Soyons honnêtes : « No Other Land » n’est pas une victoire, mais une reproduction de la domination dans laquelle le Palestinien reste le sujet du discours et non son maître, son auteur. Si le film avait été simplement palestinien, il n’aurait pas accédé aux Oscars si facilement. Ceci n’est nullement une exagération, mais un fait qui peut être prouvé en comparant la façon dont l’Académie traite les films palestiniens qui ne portent pas une signature israélienne. Des dizaines de films palestiniens traitant de massacres, de démolitions et de déportations ne bénéficient pas de cette appréciation parce qu’ils ne proposent pas « le discours approprié », le discours qui pourrait formuler la tragédie palestinienne d’une façon qui ne défierait pas le système occidental mais qui serait plutôt en ligne avec ce même système.
Ce qui est plus surprenant encore que la récompense même, c’est le discours déformé qui a accompagné sa célébration. Certains Palestiniens et Arabes ont célébré cette victoire comme si c’était une victoire de la cause, ignorant le fait que le discours palestinien n’était pas présenté ici selon ses propres termes (ceux du coréalisateur Basil Adra), mais selon ceux de son narrateur israélien.
Comment peut-on célébrer un film qui ne confère pas aux Palestiniens l’autorité de raconter et de définir leur véritable contexte historique et politique, mais qui met plutôt en exergue la vision du « sympathisant » israélien qui détermine lui-même ce qui peut être dit et ce qui ne peut l’être ?
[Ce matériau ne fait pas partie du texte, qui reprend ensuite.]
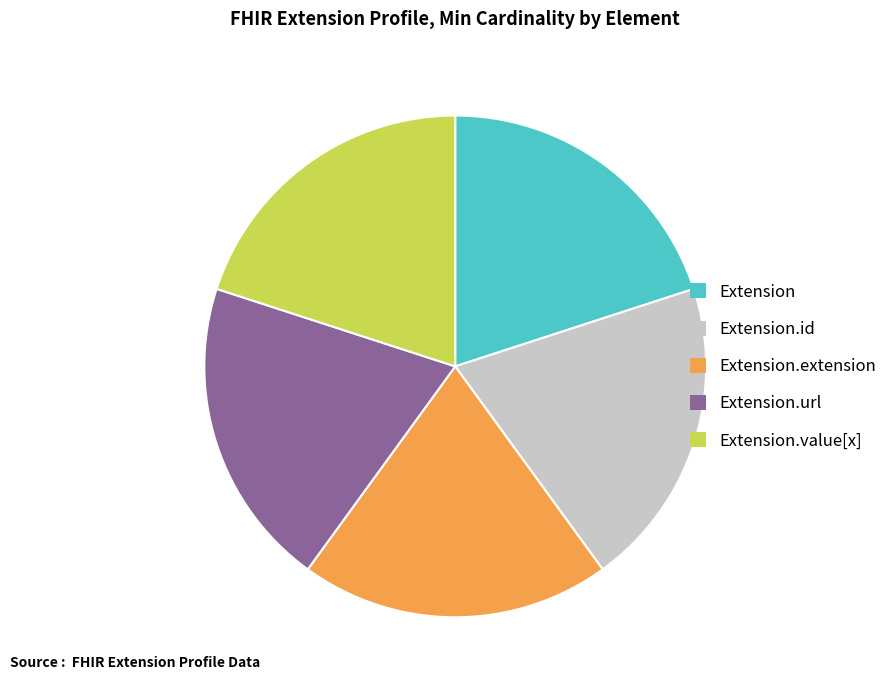

What is the ratio of the value at Extension.value[x] to the value at Extension?

1.0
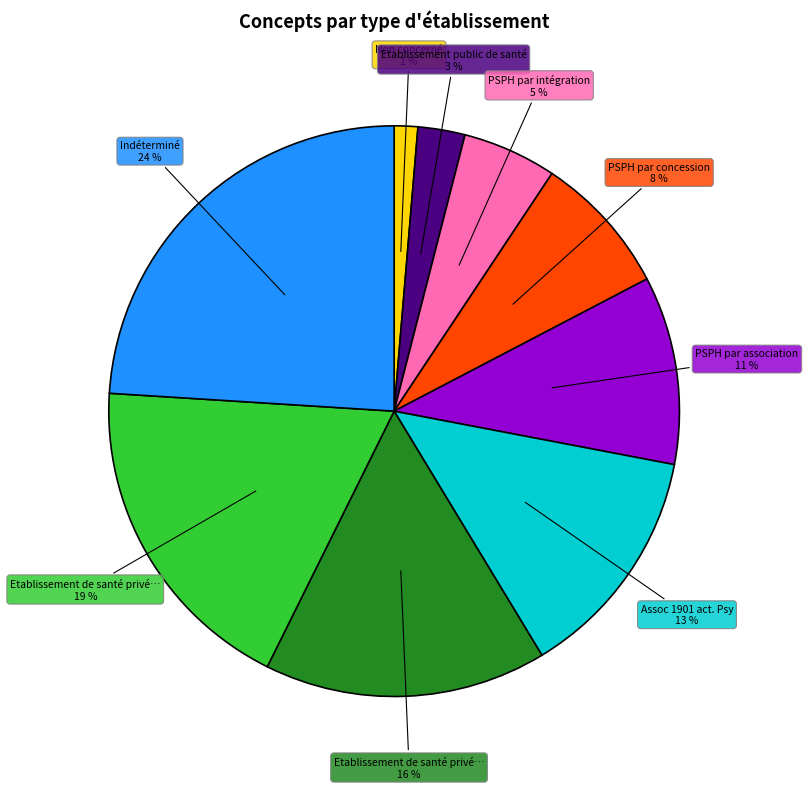

To the nearest percent, what is the difference between the largest and smallest slice percentages?

23%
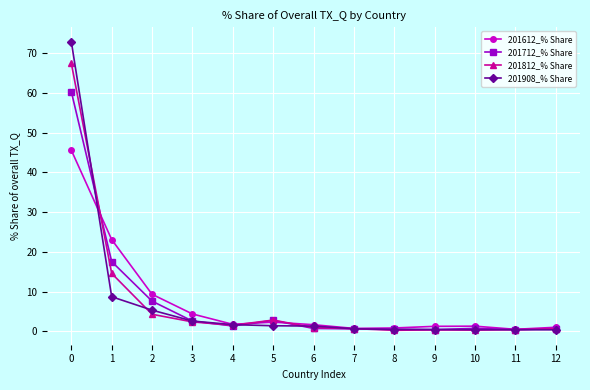

Between which two adjacent categories do 201712_% Share and 201908_% Share first intersect?

0 and 1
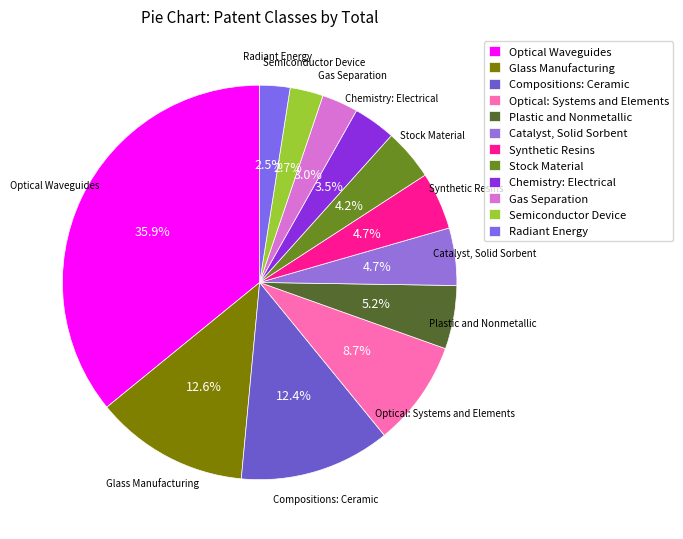

What is the largest slice in the pie chart?

Optical Waveguides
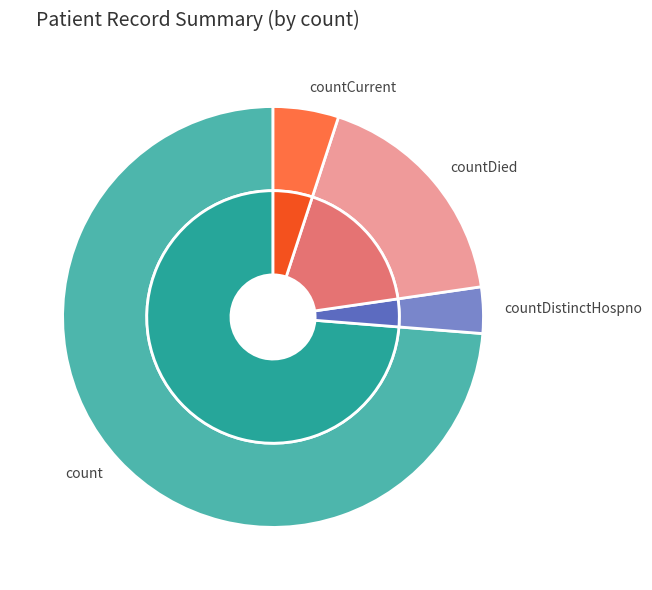

What percentage is the count slice, to the nearest percent?

74%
Accepter ce prix comme une victoire pour la cause palestinienne revient à accepter la marginalisation continue de la voix palestinienne et le confinement continu de notre discours dans des structures acceptables par le colonisateur. « No Other Land » n’est pas une victoire, mais une reproduction de la domination, où le Palestinien reste le sujet du discours, et non son propriétaire.